- [Problem to solve]:
Set down every entry again word for word, please, but skip the pictures.

- [Given entries]:
━━━━━━━━━━
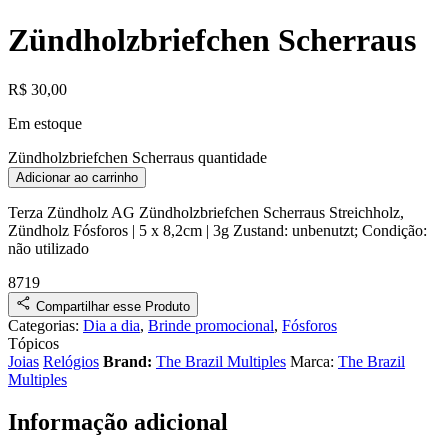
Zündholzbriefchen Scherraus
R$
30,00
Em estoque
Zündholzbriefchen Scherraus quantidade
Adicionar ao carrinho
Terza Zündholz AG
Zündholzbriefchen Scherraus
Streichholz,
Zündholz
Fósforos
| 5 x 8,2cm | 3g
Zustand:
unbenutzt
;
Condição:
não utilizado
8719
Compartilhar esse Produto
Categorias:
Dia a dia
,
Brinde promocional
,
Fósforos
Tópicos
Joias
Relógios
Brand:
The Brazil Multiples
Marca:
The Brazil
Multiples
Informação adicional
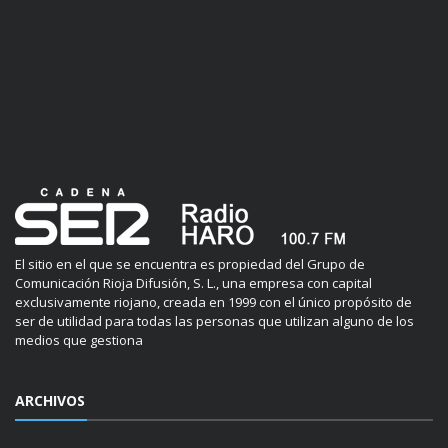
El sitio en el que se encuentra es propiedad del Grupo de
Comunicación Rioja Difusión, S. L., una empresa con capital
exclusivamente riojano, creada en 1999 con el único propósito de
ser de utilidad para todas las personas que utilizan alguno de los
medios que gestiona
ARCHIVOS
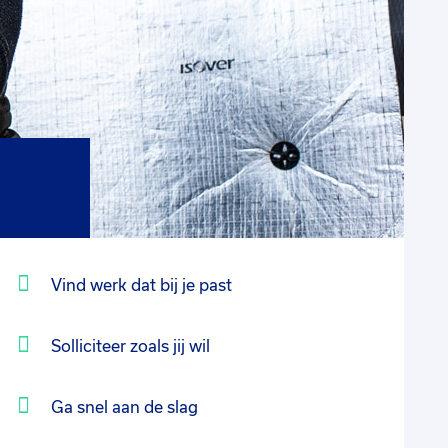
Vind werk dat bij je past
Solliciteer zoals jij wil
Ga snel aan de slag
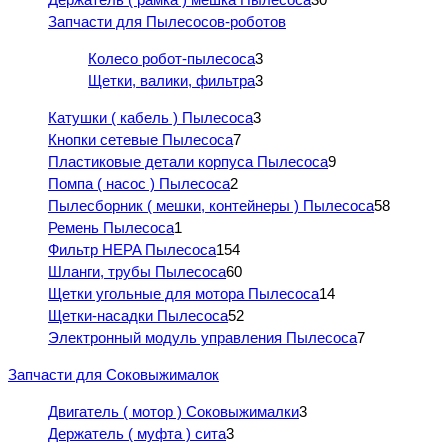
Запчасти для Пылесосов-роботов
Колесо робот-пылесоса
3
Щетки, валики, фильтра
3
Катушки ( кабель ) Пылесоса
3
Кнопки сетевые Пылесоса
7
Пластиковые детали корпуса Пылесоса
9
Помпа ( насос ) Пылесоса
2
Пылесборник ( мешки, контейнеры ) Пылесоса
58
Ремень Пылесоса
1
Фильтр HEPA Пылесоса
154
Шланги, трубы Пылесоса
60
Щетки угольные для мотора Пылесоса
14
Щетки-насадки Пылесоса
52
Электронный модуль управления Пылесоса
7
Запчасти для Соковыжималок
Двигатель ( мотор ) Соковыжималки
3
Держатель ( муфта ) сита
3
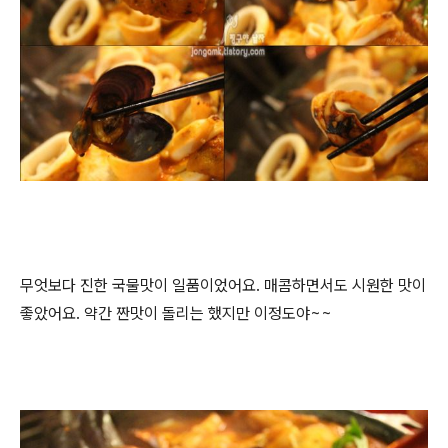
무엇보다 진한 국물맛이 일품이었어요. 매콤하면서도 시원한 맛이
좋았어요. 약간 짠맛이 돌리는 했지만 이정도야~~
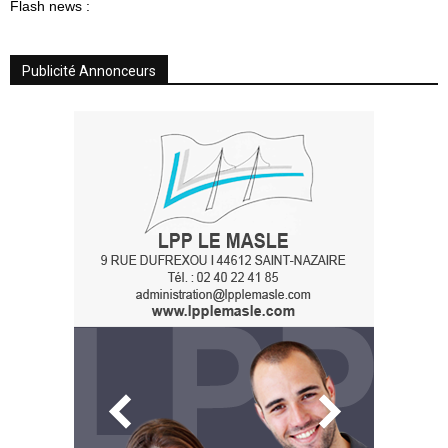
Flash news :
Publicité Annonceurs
━━━━━━━━━━
- [Finished task]:
Zündholzbriefchen Scherraus
R$
30,00
Em estoque
Zündholzbriefchen Scherraus quantidade
Adicionar ao carrinho
Terza Zündholz AG
Zündholzbriefchen Scherraus
Streichholz,
Zündholz
Fósforos
| 5 x 8,2cm | 3g
Zustand:
unbenutzt
;
Condição:
não utilizado
8719
Compartilhar esse Produto
Categorias:
Dia a dia
,
Brinde promocional
,
Fósforos
Tópicos
Joias
Relógios
Brand:
The Brazil Multiples
Marca:
The Brazil
Multiples
Informação adicional
El sitio en el que se encuentra es propiedad del Grupo de
Comunicación Rioja Difusión, S. L., una empresa con capital
exclusivamente riojano, creada en 1999 con el único propósito de
ser de utilidad para todas las personas que utilizan alguno de los
medios que gestiona
ARCHIVOS
Vind werk dat bij je past
Solliciteer zoals jij wil
Ga snel aan de slag
Запчасти для Пылесосов-роботов
Колесо робот-пылесоса
3
Щетки, валики, фильтра
3
Катушки ( кабель ) Пылесоса
3
Кнопки сетевые Пылесоса
7
Пластиковые детали корпуса Пылесоса
9
Помпа ( насос ) Пылесоса
2
Пылесборник ( мешки, контейнеры ) Пылесоса
58
Ремень Пылесоса
1
Фильтр HEPA Пылесоса
154
Шланги, трубы Пылесоса
60
Щетки угольные для мотора Пылесоса
14
Щетки-насадки Пылесоса
52
Электронный модуль управления Пылесоса
7
Запчасти для Соковыжималок
Двигатель ( мотор ) Соковыжималки
3
Держатель ( муфта ) сита
3
무엇보다 진한 국물맛이 일품이었어요. 매콤하면서도 시원한 맛이
좋았어요. 약간 짠맛이 돌리는 했지만 이정도야~~
Flash news :
Publicité Annonceurs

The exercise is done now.